Restate, word for word, each entry that follows, but skip its pictures.

Records excerpted from a collection

--------------------------------

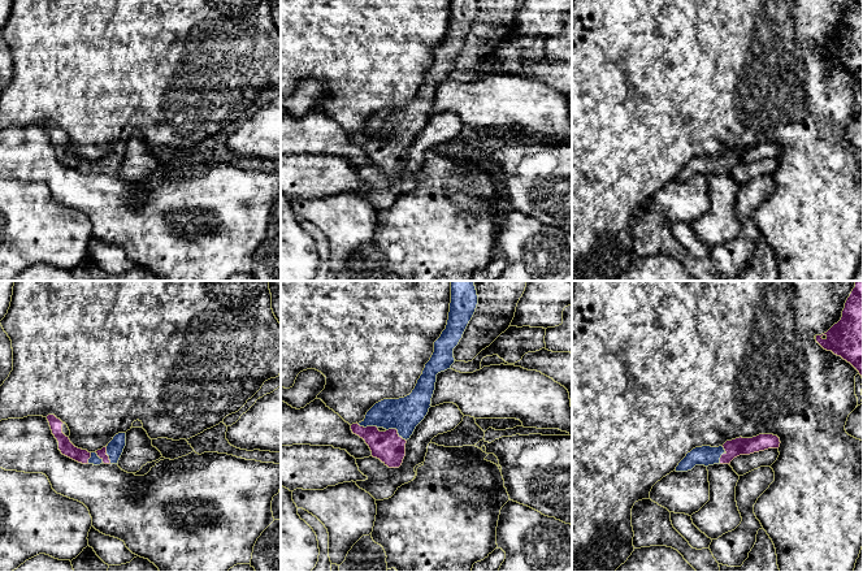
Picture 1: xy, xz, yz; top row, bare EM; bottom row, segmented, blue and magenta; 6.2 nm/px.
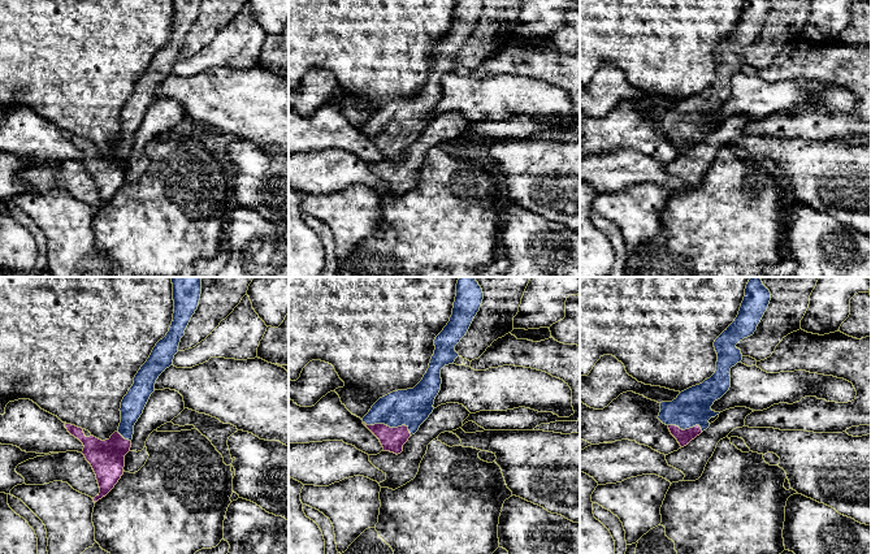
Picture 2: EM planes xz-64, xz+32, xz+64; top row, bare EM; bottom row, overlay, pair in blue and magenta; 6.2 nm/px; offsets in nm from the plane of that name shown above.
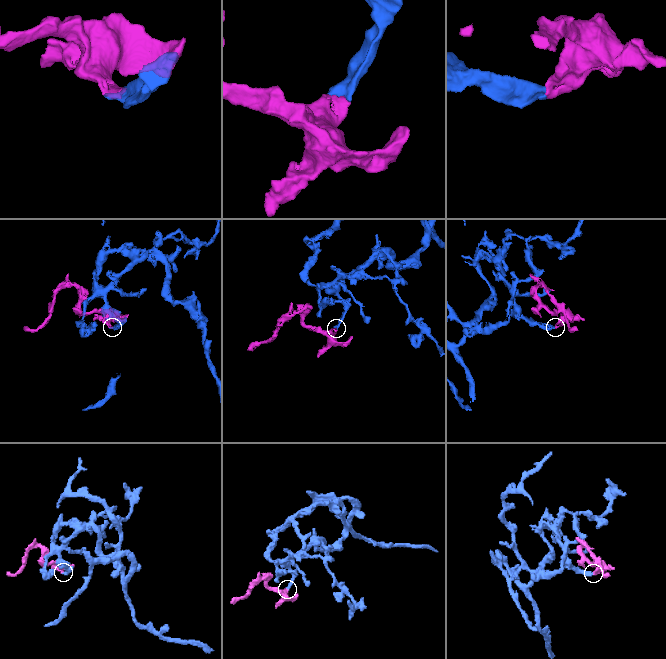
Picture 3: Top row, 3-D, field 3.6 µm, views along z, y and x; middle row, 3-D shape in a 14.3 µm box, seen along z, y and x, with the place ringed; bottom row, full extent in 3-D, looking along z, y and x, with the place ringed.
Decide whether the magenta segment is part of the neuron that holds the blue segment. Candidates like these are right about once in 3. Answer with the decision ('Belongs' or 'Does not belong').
Belongs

--------------------------------

◆ **Result for this exercise**
Picture 1: xy, xz, yz; top row, bare EM; bottom row, segmented, blue and magenta; 6.2 nm/px.
Picture 2: EM planes xz-64, xz+32, xz+64; top row, bare EM; bottom row, overlay, pair in blue and magenta; 6.2 nm/px; offsets in nm from the plane of that name shown above.
Picture 3: Top row, 3-D, field 3.6 µm, views along z, y and x; middle row, 3-D shape in a 14.3 µm box, seen along z, y and x, with the place ringed; bottom row, full extent in 3-D, looking along z, y and x, with the place ringed.
Decide whether the magenta segment is part of the neuron that holds the blue segment. Candidates like these are right about once in 3. Answer with the decision ('Belongs' or 'Does not belong').
Belongs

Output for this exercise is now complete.